■ WRITTEN TASK A ■
Turn the organism classification entries into a two-column CSV with the columns "field" and "value", one row per line, each quoted and with line breaks replaced by spaces. Begin at the line that has "scientific name: Lymantria dispar" and stop after the line that has "common name: Italian marbled white".

=====

How the USSR made the World War II victory over German fascism a reality
On May 8, 1945, at 11:01 pm Central European Time – already May 9 in the USSR – the German surrender took effect, ending World War II in Europe. The war with Germany and her fellow members of what we now call fascist allies in Europe – Hungary, Bulgaria, Romania, Italy, Slovakia and Finland – had already claimed the lives of perhaps 50 million people. In the ensuing years, oceans of ink have been spilled by right-wing historians and polemicists in an attempt to distort or even minimize the significance of this date. The purpose of this rewriting of history is in some cases to defend fascism, but in many more it is simply to diminish the prestige of the Soviet Union, the first socialist state. We think it is appropriate to call to mind a few facts.
First, the Nazi empire was guilty of the most astounding crimes, some without any real parallel in history. Over the summer of 1944, some 400,000 Hungarian Jews – almost the whole Jewish population of Hungary – were transported by rail to Auschwitz, a death camp the Nazis had built in occupied Poland, and murdered, down to the last child. Most were gassed, but history records that many of the children were thrown alive into crematory fires – sometimes more than a thousand children were killed this way in a single day. In all, 6 million Jewish people were murdered in the most efficient genocide campaign the world has had the misfortune to witness. Many millions more were murdered among the Romani, Slavic and other peoples the Nazis considered racial inferiors and among Soviet prisoners of war. Still hundreds of thousands more were murdered among people with disabilities, sexual minorities and other targeted groups.

=====

■ WRITTEN TASK B ■
According to the article on the Soviet victory in World War II, how many Hungarian Jews were transported by rail to Auschwitz over the summer of 1944?

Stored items
=====

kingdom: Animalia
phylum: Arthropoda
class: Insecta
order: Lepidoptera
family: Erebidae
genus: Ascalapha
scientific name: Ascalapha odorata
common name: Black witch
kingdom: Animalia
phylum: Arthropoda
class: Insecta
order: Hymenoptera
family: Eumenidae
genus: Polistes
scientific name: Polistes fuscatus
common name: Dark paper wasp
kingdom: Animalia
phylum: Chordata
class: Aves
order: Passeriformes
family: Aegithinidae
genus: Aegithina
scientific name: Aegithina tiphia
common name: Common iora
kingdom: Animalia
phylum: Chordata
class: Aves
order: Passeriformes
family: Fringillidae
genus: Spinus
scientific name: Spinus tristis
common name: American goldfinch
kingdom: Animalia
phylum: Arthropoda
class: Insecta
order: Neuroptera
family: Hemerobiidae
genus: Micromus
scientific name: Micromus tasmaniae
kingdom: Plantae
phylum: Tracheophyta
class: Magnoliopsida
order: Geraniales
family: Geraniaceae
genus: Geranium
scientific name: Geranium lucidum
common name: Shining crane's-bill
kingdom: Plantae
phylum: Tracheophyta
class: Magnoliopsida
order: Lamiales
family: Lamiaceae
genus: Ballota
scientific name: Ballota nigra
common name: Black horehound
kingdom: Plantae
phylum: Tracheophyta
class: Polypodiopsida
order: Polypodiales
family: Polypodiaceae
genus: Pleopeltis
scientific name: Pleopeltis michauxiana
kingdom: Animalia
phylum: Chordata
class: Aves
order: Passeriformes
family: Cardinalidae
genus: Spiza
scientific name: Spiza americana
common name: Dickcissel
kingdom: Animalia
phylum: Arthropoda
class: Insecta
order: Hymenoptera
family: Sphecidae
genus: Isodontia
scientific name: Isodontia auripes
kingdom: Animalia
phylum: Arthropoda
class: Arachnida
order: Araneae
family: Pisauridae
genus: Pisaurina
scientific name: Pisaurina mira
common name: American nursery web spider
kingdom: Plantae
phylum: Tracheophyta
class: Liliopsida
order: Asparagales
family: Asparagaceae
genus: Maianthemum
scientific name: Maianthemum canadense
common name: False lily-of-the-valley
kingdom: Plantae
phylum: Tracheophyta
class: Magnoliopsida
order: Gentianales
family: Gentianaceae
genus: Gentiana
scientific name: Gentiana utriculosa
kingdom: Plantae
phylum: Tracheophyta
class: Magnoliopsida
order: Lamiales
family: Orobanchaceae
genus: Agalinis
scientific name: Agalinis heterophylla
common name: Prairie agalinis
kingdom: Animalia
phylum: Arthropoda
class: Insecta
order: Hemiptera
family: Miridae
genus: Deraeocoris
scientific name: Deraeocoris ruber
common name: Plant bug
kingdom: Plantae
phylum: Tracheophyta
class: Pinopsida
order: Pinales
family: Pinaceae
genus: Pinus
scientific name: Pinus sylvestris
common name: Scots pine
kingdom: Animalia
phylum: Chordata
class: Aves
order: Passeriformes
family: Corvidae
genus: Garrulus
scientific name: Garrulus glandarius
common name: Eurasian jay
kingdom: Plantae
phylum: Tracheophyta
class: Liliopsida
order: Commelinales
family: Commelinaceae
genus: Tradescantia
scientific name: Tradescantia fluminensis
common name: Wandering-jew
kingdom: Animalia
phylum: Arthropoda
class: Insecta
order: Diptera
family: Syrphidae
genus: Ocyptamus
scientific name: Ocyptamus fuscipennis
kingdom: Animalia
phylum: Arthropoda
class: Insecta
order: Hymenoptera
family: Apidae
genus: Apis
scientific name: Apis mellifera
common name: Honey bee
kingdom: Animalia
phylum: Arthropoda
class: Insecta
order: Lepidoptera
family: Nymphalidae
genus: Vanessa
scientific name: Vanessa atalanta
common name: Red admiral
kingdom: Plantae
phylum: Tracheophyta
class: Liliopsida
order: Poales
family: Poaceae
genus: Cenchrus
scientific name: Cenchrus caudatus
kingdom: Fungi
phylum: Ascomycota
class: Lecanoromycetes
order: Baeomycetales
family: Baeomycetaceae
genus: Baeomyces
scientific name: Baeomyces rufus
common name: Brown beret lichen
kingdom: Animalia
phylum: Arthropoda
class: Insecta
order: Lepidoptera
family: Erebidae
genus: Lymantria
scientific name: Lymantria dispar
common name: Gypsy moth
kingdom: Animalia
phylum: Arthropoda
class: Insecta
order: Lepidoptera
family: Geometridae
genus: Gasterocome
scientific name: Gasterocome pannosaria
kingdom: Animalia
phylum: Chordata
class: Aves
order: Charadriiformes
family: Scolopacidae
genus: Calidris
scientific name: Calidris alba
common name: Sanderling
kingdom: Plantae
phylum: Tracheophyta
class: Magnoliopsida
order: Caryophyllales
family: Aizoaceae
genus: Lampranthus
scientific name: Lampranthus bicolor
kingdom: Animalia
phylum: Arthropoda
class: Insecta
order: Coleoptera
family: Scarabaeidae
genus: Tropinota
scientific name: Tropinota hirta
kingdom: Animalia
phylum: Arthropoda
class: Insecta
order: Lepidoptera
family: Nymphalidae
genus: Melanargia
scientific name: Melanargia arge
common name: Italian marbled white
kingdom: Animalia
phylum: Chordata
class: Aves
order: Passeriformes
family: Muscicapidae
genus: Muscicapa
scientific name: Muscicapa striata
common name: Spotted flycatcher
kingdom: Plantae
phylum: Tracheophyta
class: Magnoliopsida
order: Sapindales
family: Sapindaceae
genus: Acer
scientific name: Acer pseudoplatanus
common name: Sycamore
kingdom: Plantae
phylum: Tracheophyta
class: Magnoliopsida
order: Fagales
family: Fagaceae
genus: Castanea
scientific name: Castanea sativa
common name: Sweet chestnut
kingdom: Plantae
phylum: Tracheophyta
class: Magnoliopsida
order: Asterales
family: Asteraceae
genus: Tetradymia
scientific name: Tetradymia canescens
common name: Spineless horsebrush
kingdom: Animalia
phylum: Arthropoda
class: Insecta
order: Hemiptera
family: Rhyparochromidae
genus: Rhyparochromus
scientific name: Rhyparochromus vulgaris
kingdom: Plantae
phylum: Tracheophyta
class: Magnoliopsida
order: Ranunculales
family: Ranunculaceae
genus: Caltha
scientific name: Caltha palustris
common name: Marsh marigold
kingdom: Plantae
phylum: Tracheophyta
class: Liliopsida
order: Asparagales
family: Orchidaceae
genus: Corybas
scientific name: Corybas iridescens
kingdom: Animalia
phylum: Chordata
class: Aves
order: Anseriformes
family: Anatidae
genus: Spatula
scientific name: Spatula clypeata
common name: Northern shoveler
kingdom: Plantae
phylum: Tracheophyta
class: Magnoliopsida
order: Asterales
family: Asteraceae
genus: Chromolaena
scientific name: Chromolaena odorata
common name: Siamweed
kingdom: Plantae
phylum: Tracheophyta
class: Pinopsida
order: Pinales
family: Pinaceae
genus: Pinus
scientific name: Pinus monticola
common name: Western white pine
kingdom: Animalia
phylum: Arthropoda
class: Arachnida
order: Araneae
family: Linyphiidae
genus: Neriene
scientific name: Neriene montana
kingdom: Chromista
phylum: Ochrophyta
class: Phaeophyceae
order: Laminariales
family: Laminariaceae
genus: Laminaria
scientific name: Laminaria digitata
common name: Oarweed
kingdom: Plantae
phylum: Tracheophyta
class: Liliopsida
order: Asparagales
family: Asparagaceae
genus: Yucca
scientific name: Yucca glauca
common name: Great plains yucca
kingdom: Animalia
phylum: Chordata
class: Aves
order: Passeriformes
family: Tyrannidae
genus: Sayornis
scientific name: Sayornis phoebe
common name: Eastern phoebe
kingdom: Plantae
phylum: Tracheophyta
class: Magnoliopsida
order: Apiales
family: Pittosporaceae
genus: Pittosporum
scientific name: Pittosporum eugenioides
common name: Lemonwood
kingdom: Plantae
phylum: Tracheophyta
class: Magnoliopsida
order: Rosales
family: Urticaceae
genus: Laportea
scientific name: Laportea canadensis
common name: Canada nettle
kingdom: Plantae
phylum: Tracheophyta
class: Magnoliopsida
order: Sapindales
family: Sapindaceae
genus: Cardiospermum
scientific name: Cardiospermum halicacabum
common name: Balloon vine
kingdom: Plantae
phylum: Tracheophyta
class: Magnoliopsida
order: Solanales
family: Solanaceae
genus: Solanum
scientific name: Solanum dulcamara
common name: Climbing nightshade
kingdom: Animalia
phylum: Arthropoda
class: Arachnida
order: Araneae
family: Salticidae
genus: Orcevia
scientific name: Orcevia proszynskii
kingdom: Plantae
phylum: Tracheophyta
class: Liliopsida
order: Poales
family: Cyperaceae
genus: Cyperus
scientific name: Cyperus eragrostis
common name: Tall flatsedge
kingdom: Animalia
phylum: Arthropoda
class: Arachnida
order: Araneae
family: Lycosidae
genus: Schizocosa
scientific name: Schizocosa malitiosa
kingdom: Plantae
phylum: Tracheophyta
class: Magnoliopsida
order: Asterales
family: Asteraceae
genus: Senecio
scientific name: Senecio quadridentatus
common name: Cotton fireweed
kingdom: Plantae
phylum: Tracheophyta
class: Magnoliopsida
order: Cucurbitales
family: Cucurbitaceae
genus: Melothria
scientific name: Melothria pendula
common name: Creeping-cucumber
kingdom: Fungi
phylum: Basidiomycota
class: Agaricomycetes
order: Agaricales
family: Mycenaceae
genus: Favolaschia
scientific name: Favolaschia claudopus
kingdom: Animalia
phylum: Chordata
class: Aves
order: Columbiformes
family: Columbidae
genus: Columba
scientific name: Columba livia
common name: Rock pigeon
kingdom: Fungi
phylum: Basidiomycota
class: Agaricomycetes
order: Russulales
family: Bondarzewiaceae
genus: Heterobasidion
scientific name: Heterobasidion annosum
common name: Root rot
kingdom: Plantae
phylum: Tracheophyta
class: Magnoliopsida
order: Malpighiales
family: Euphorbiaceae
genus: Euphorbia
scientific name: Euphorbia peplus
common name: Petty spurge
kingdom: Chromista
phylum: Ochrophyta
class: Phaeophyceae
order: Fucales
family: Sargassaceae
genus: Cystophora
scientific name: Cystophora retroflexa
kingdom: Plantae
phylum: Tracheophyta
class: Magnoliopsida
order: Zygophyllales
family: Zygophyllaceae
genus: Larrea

=====

■ WORKED SOLUTION A ■
field,value
"scientific name:","Lymantria dispar"
"common name:","Gypsy moth"
"kingdom:","Animalia"
"phylum:","Arthropoda"
"class:","Insecta"
"order:","Lepidoptera"
"family:","Geometridae"
"genus:","Gasterocome"
"scientific name:","Gasterocome pannosaria"
"kingdom:","Animalia"
"phylum:","Chordata"
"class:","Aves"
"order:","Charadriiformes"
"family:","Scolopacidae"
"genus:","Calidris"
"scientific name:","Calidris alba"
"common name:","Sanderling"
"kingdom:","Plantae"
"phylum:","Tracheophyta"
"class:","Magnoliopsida"
"order:","Caryophyllales"
"family:","Aizoaceae"
"genus:","Lampranthus"
"scientific name:","Lampranthus bicolor"
"kingdom:","Animalia"
"phylum:","Arthropoda"
"class:","Insecta"
"order:","Coleoptera"
"family:","Scarabaeidae"
"genus:","Tropinota"
"scientific name:","Tropinota hirta"
"kingdom:","Animalia"
"phylum:","Arthropoda"
"class:","Insecta"
"order:","Lepidoptera"
"family:","Nymphalidae"
"genus:","Melanargia"
"scientific name:","Melanargia arge"
"common name:","Italian marbled white"

■ WORKED SOLUTION B ■
Some 400,000.